> _TASK REQUIREMENTS_: Collect each line below that contains the string "ventricle". Matching is case-sensitive.

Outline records
__________________________________________________

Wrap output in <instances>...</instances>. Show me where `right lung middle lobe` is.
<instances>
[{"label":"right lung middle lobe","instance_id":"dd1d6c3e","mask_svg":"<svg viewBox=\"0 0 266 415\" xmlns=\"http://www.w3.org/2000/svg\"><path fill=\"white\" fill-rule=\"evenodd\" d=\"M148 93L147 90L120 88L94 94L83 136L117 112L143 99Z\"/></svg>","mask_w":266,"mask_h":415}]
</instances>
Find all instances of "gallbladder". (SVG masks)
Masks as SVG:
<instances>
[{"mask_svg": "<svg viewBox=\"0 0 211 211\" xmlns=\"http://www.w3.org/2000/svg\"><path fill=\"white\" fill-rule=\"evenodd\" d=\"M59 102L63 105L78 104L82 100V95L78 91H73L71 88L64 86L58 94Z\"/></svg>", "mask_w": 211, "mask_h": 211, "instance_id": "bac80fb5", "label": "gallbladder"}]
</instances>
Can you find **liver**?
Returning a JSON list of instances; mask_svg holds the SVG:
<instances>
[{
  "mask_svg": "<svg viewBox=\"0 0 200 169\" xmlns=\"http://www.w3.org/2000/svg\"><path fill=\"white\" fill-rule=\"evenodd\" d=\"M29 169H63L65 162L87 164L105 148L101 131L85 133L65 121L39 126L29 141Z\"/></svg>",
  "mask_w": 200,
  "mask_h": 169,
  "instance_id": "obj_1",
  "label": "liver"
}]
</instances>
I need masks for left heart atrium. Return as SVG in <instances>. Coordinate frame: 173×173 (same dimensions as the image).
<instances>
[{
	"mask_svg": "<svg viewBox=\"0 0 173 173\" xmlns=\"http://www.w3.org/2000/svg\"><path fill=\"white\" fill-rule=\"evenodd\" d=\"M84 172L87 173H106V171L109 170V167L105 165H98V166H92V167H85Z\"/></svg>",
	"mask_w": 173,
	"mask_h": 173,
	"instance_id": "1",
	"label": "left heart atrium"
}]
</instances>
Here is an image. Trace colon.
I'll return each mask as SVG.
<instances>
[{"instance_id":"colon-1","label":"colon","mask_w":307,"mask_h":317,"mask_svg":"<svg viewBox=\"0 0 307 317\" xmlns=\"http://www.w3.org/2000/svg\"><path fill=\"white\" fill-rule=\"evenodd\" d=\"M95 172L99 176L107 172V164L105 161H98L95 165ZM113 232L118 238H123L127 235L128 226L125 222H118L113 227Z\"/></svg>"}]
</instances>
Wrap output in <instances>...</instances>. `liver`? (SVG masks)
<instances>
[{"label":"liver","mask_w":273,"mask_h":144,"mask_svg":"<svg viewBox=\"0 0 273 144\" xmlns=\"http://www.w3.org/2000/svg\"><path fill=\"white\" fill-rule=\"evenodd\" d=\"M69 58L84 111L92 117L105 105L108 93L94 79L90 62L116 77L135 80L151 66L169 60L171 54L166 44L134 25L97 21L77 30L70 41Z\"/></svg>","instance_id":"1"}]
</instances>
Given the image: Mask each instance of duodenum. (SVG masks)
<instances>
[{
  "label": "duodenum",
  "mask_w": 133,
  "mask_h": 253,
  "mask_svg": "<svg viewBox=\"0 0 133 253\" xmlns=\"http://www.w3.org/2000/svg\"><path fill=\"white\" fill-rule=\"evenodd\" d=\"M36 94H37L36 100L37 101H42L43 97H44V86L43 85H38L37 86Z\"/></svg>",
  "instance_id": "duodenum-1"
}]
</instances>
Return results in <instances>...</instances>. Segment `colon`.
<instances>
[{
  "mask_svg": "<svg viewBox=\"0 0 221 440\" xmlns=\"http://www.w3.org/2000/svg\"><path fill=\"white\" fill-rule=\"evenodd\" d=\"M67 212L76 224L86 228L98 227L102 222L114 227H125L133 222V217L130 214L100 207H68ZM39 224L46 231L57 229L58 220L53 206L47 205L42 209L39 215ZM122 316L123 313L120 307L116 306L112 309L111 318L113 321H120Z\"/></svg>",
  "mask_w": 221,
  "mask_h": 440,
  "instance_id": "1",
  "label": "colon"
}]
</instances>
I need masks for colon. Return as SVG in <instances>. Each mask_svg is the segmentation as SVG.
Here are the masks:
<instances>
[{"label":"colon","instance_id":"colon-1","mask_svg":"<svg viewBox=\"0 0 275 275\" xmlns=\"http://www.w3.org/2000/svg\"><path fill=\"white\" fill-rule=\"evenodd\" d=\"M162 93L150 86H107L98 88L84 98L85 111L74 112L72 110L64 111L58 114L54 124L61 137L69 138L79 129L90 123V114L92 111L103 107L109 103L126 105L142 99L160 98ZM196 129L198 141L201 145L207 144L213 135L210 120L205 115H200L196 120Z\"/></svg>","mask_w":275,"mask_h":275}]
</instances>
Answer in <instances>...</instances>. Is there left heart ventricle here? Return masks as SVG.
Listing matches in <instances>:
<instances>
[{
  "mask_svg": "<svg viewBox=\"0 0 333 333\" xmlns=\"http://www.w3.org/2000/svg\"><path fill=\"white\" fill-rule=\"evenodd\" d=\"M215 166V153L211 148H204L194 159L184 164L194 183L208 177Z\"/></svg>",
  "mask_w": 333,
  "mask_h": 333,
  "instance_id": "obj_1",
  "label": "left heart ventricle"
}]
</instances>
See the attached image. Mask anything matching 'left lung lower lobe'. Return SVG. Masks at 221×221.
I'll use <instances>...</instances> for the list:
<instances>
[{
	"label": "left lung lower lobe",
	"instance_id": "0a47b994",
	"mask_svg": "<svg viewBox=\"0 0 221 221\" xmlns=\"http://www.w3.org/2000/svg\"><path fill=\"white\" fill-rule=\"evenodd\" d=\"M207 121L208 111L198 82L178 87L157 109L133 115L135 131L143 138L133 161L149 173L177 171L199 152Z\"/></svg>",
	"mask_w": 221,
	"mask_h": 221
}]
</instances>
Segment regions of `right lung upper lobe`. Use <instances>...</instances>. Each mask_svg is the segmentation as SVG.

__________________________________________________

> _FINISHED TASK_:
Answer in <instances>...</instances>. Is there left heart ventricle here? Return masks as SVG.
  "label": "left heart ventricle"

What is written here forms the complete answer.